WORK REQUEST:
Every line of the data below should be printed exactly. Nothing may be dropped.

SOURCE DATA:

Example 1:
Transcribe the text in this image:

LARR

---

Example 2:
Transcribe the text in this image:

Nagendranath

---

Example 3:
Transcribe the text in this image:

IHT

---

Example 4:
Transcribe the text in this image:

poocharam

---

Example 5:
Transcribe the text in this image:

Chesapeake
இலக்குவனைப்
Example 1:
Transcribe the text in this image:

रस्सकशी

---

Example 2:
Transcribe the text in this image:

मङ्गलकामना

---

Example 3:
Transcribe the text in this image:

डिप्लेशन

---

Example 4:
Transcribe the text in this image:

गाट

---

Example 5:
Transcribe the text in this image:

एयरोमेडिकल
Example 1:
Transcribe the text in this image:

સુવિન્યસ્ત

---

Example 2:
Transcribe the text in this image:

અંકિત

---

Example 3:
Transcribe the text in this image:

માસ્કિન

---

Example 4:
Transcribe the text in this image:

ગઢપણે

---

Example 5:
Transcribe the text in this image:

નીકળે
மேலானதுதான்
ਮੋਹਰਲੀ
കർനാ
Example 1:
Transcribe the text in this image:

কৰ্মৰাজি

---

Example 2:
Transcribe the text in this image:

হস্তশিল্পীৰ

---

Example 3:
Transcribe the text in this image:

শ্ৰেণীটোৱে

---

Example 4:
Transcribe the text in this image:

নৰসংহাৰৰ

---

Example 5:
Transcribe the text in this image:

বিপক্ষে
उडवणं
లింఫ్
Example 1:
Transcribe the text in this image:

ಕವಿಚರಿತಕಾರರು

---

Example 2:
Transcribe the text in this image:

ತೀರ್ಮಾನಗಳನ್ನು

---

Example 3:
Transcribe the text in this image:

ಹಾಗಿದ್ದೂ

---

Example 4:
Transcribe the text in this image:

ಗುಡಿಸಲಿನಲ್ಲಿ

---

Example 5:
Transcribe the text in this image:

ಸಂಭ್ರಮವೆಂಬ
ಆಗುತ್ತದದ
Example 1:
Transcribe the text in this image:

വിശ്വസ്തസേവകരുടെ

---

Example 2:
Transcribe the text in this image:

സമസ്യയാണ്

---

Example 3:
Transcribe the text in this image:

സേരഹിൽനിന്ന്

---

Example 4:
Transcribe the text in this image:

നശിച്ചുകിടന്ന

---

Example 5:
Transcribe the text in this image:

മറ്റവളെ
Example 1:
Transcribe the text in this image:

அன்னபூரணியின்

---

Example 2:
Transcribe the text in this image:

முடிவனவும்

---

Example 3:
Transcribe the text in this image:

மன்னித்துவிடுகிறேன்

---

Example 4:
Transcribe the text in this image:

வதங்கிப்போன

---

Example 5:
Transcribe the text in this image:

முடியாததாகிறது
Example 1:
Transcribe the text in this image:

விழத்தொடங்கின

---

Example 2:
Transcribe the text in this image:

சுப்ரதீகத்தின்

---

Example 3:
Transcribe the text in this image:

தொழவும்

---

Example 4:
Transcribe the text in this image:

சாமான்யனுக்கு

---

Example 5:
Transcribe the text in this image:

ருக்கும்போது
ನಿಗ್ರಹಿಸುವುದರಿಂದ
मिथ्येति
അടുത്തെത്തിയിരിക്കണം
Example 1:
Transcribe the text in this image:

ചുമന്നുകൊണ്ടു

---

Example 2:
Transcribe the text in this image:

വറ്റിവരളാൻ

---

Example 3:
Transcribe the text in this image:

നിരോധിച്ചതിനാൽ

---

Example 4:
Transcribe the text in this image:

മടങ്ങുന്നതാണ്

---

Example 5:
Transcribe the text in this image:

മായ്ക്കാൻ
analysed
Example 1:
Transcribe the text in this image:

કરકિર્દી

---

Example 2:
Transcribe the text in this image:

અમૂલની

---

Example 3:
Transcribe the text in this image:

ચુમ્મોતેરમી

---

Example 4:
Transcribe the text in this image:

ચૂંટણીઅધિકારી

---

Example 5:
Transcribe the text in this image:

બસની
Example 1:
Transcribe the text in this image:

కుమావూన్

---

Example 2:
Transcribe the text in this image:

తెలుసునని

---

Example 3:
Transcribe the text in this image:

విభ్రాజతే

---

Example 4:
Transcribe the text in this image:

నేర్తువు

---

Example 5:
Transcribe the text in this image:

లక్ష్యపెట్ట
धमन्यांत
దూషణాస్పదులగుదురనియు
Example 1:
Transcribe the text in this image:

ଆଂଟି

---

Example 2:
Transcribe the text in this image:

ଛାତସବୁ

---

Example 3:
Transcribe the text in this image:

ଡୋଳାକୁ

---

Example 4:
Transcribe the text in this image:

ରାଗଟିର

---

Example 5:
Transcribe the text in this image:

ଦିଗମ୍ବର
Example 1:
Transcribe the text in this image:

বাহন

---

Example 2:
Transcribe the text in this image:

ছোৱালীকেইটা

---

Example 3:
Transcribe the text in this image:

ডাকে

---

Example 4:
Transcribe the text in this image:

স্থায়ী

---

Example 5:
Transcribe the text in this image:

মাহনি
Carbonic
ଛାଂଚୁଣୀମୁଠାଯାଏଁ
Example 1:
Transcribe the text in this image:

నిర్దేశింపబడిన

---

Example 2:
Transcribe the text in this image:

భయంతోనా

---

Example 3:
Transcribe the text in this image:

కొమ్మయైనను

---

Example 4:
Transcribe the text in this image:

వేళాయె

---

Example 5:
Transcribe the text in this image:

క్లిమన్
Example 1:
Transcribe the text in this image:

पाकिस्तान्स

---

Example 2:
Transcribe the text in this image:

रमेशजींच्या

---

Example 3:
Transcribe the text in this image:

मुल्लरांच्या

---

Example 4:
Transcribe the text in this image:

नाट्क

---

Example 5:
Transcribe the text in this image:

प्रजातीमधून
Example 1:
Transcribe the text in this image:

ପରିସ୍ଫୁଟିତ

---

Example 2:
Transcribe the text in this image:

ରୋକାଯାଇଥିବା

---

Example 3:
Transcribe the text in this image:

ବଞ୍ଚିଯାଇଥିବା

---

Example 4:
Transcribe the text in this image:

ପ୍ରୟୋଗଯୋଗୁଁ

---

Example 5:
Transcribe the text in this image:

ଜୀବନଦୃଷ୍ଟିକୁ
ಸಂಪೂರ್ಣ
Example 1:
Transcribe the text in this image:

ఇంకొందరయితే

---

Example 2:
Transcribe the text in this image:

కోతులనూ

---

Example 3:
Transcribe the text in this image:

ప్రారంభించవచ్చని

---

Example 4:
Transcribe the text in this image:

EXERCISE ANSWER:
Example 1:
Transcribe the text in this image:

LARR

---

Example 2:
Transcribe the text in this image:

Nagendranath

---

Example 3:
Transcribe the text in this image:

IHT

---

Example 4:
Transcribe the text in this image:

poocharam

---

Example 5:
Transcribe the text in this image:

Chesapeake
இலக்குவனைப்
Example 1:
Transcribe the text in this image:

रस्सकशी

---

Example 2:
Transcribe the text in this image:

मङ्गलकामना

---

Example 3:
Transcribe the text in this image:

डिप्लेशन

---

Example 4:
Transcribe the text in this image:

गाट

---

Example 5:
Transcribe the text in this image:

एयरोमेडिकल
Example 1:
Transcribe the text in this image:

સુવિન્યસ્ત

---

Example 2:
Transcribe the text in this image:

અંકિત

---

Example 3:
Transcribe the text in this image:

માસ્કિન

---

Example 4:
Transcribe the text in this image:

ગઢપણે

---

Example 5:
Transcribe the text in this image:

નીકળે
மேலானதுதான்
ਮੋਹਰਲੀ
കർനാ
Example 1:
Transcribe the text in this image:

কৰ্মৰাজি

---

Example 2:
Transcribe the text in this image:

হস্তশিল্পীৰ

---

Example 3:
Transcribe the text in this image:

শ্ৰেণীটোৱে

---

Example 4:
Transcribe the text in this image:

নৰসংহাৰৰ

---

Example 5:
Transcribe the text in this image:

বিপক্ষে
उडवणं
లింఫ్
Example 1:
Transcribe the text in this image:

ಕವಿಚರಿತಕಾರರು

---

Example 2:
Transcribe the text in this image:

ತೀರ್ಮಾನಗಳನ್ನು

---

Example 3:
Transcribe the text in this image:

ಹಾಗಿದ್ದೂ

---

Example 4:
Transcribe the text in this image:

ಗುಡಿಸಲಿನಲ್ಲಿ

---

Example 5:
Transcribe the text in this image:

ಸಂಭ್ರಮವೆಂಬ
ಆಗುತ್ತದದ
Example 1:
Transcribe the text in this image:

വിശ്വസ്തസേവകരുടെ

---

Example 2:
Transcribe the text in this image:

സമസ്യയാണ്

---

Example 3:
Transcribe the text in this image:

സേരഹിൽനിന്ന്

---

Example 4:
Transcribe the text in this image:

നശിച്ചുകിടന്ന

---

Example 5:
Transcribe the text in this image:

മറ്റവളെ
Example 1:
Transcribe the text in this image:

அன்னபூரணியின்

---

Example 2:
Transcribe the text in this image:

முடிவனவும்

---

Example 3:
Transcribe the text in this image:

மன்னித்துவிடுகிறேன்

---

Example 4:
Transcribe the text in this image:

வதங்கிப்போன

---

Example 5:
Transcribe the text in this image:

முடியாததாகிறது
Example 1:
Transcribe the text in this image:

விழத்தொடங்கின

---

Example 2:
Transcribe the text in this image:

சுப்ரதீகத்தின்

---

Example 3:
Transcribe the text in this image:

தொழவும்

---

Example 4:
Transcribe the text in this image:

சாமான்யனுக்கு

---

Example 5:
Transcribe the text in this image:

ருக்கும்போது
ನಿಗ್ರಹಿಸುವುದರಿಂದ
मिथ्येति
അടുത്തെത്തിയിരിക്കണം
Example 1:
Transcribe the text in this image:

ചുമന്നുകൊണ്ടു

---

Example 2:
Transcribe the text in this image:

വറ്റിവരളാൻ

---

Example 3:
Transcribe the text in this image:

നിരോധിച്ചതിനാൽ

---

Example 4:
Transcribe the text in this image:

മടങ്ങുന്നതാണ്

---

Example 5:
Transcribe the text in this image:

മായ്ക്കാൻ
analysed
Example 1:
Transcribe the text in this image:

કરકિર્દી

---

Example 2:
Transcribe the text in this image:

અમૂલની

---

Example 3:
Transcribe the text in this image:

ચુમ્મોતેરમી

---

Example 4:
Transcribe the text in this image:

ચૂંટણીઅધિકારી

---

Example 5:
Transcribe the text in this image:

બસની
Example 1:
Transcribe the text in this image:

కుమావూన్

---

Example 2:
Transcribe the text in this image:

తెలుసునని

---

Example 3:
Transcribe the text in this image:

విభ్రాజతే

---

Example 4:
Transcribe the text in this image:

నేర్తువు

---

Example 5:
Transcribe the text in this image:

లక్ష్యపెట్ట
धमन्यांत
దూషణాస్పదులగుదురనియు
Example 1:
Transcribe the text in this image:

ଆଂଟି

---

Example 2:
Transcribe the text in this image:

ଛାତସବୁ

---

Example 3:
Transcribe the text in this image:

ଡୋଳାକୁ

---

Example 4:
Transcribe the text in this image:

ରାଗଟିର

---

Example 5:
Transcribe the text in this image:

ଦିଗମ୍ବର
Example 1:
Transcribe the text in this image:

বাহন

---

Example 2:
Transcribe the text in this image:

ছোৱালীকেইটা

---

Example 3:
Transcribe the text in this image:

ডাকে

---

Example 4:
Transcribe the text in this image:

স্থায়ী

---

Example 5:
Transcribe the text in this image:

মাহনি
Carbonic
ଛାଂଚୁଣୀମୁଠାଯାଏଁ
Example 1:
Transcribe the text in this image:

నిర్దేశింపబడిన

---

Example 2:
Transcribe the text in this image:

భయంతోనా

---

Example 3:
Transcribe the text in this image:

కొమ్మయైనను

---

Example 4:
Transcribe the text in this image:

వేళాయె

---

Example 5:
Transcribe the text in this image:

క్లిమన్
Example 1:
Transcribe the text in this image:

पाकिस्तान्स

---

Example 2:
Transcribe the text in this image:

रमेशजींच्या

---

Example 3:
Transcribe the text in this image:

मुल्लरांच्या

---

Example 4:
Transcribe the text in this image:

नाट्क

---

Example 5:
Transcribe the text in this image:

प्रजातीमधून
Example 1:
Transcribe the text in this image:

ପରିସ୍ଫୁଟିତ

---

Example 2:
Transcribe the text in this image:

ରୋକାଯାଇଥିବା

---

Example 3:
Transcribe the text in this image:

ବଞ୍ଚିଯାଇଥିବା

---

Example 4:
Transcribe the text in this image:

ପ୍ରୟୋଗଯୋଗୁଁ

---

Example 5:
Transcribe the text in this image:

ଜୀବନଦୃଷ୍ଟିକୁ
ಸಂಪೂರ್ಣ
Example 1:
Transcribe the text in this image:

ఇంకొందరయితే

---

Example 2:
Transcribe the text in this image:

కోతులనూ

---

Example 3:
Transcribe the text in this image:

ప్రారంభించవచ్చని

---

Example 4:
Transcribe the text in this image:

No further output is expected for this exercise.